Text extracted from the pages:
Content starts

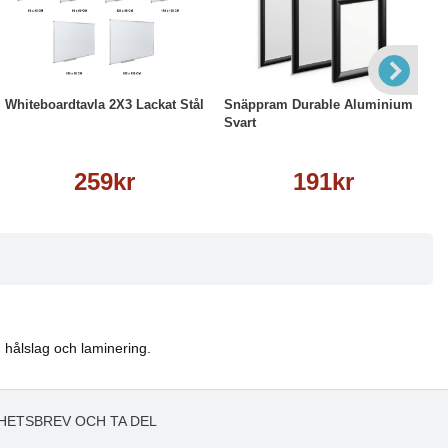
Läs mer
Läs mer
Whiteboardtavla 2X3 Lackat Stål
Snäppram Durable Aluminium
Svart
259kr
191kr
, hålslag och laminering.
HETSBREV OCH TA DEL
!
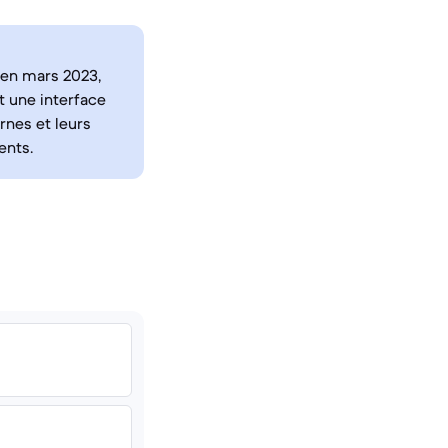
t en mars 2023,
t une interface
ernes et leurs
ents.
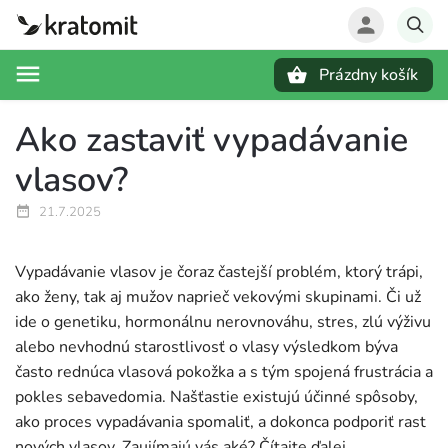
Prázdny košík
Hľadať
Ako zastaviť vypadávanie
vlasov?
21.7.2025
Vypadávanie vlasov je čoraz častejší problém, ktorý trápi,
ako ženy, tak aj mužov naprieč vekovými skupinami. Či už
ide o genetiku, hormonálnu nerovnováhu, stres, zlú výživu
alebo nevhodnú starostlivosť o vlasy výsledkom býva
často rednúca vlasová pokožka a s tým spojená frustrácia a
pokles sebavedomia. Našťastie existujú účinné spôsoby,
ako proces vypadávania spomaliť, a dokonca podporiť rast
nových vlasov. Zaujímajú vás aké? Čítajte ďalej.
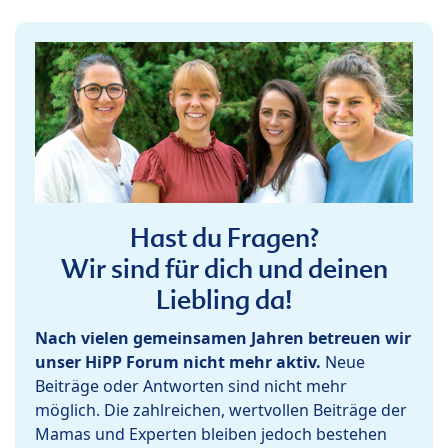
Hast du Fragen?
Wir sind für dich und deinen
Liebling da!
Nach vielen gemeinsamen Jahren betreuen wir
unser HiPP Forum nicht mehr aktiv.
Neue
Beiträge oder Antworten sind nicht mehr
möglich. Die zahlreichen, wertvollen Beiträge der
Mamas und Experten bleiben jedoch bestehen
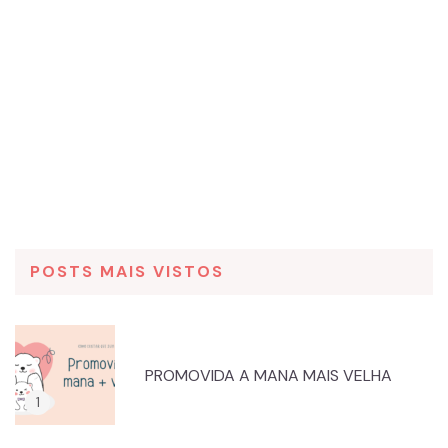
POSTS MAIS VISTOS
PROMOVIDA A MANA MAIS VELHA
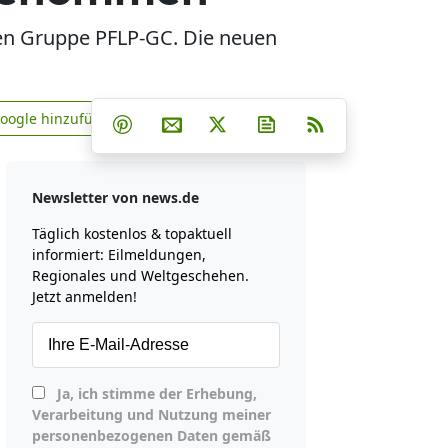
nten Gruppe PFLP-GC. Die neuen
Teilen auf Facebook
Teilen auf Whatsapp
Teilen auf Telegram
Google hinzufügen
Teilen auf Pinterest
Per E-Mail teilen
Post auf X
Newsletter abonniere
RSS
news.de zu Google hinzufügen
Newsletter von news.de
Täglich kostenlos & topaktuell
informiert: Eilmeldungen,
Regionales und Weltgeschehen.
Jetzt anmelden!
Ja, ich stimme der Erhebung,
Verarbeitung und Nutzung meiner
personenbezogenen Daten gemäß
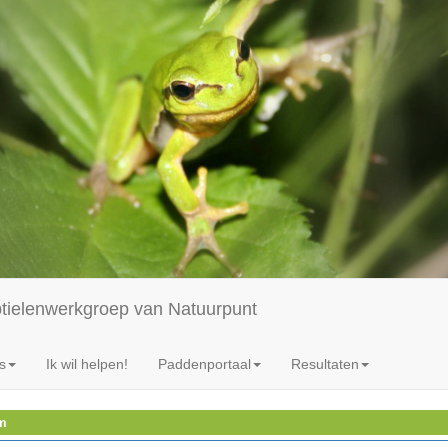
ptielenwerkgroep van Natuurpunt
s
Ik wil helpen!
Paddenportaal
Resultaten
em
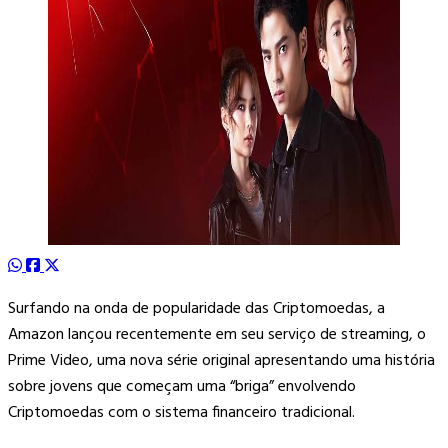
Surfando na onda de popularidade das Criptomoedas, a
Amazon lançou recentemente em seu serviço de streaming, o
Prime Video, uma nova série original apresentando uma história
sobre jovens que começam uma “briga” envolvendo
Criptomoedas com o sistema financeiro tradicional.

Content ends

▸ The task
Swap "Läs mer" for "Read more" throughout the lines above, keeping everything else unchanged, and write them all out again without the pictures.

▸ Answer box
Read more
Read more
Whiteboardtavla 2X3 Lackat Stål
Snäppram Durable Aluminium
Svart
259kr
191kr
, hålslag och laminering.
HETSBREV OCH TA DEL
!
t en mars 2023,
t une interface
ernes et leurs
ents.
Prázdny košík
Hľadať
Ako zastaviť vypadávanie
vlasov?
21.7.2025
Vypadávanie vlasov je čoraz častejší problém, ktorý trápi,
ako ženy, tak aj mužov naprieč vekovými skupinami. Či už
ide o genetiku, hormonálnu nerovnováhu, stres, zlú výživu
alebo nevhodnú starostlivosť o vlasy výsledkom býva
často rednúca vlasová pokožka a s tým spojená frustrácia a
pokles sebavedomia. Našťastie existujú účinné spôsoby,
ako proces vypadávania spomaliť, a dokonca podporiť rast
nových vlasov. Zaujímajú vás aké? Čítajte ďalej.
Hast du Fragen?
Wir sind für dich und deinen
Liebling da!
Nach vielen gemeinsamen Jahren betreuen wir
unser HiPP Forum nicht mehr aktiv.
Neue
Beiträge oder Antworten sind nicht mehr
möglich. Die zahlreichen, wertvollen Beiträge der
Mamas und Experten bleiben jedoch bestehen
POSTS MAIS VISTOS
PROMOVIDA A MANA MAIS VELHA
nten Gruppe PFLP-GC. Die neuen
Teilen auf Facebook
Teilen auf Whatsapp
Teilen auf Telegram
Google hinzufügen
Teilen auf Pinterest
Per E-Mail teilen
Post auf X
Newsletter abonniere
RSS
news.de zu Google hinzufügen
Newsletter von news.de
Täglich kostenlos & topaktuell
informiert: Eilmeldungen,
Regionales und Weltgeschehen.
Jetzt anmelden!
Ja, ich stimme der Erhebung,
Verarbeitung und Nutzung meiner
personenbezogenen Daten gemäß
ptielenwerkgroep van Natuurpunt
s
Ik wil helpen!
Paddenportaal
Resultaten
em
Surfando na onda de popularidade das Criptomoedas, a
Amazon lançou recentemente em seu serviço de streaming, o
Prime Video, uma nova série original apresentando uma história
sobre jovens que começam uma “briga” envolvendo
Criptomoedas com o sistema financeiro tradicional.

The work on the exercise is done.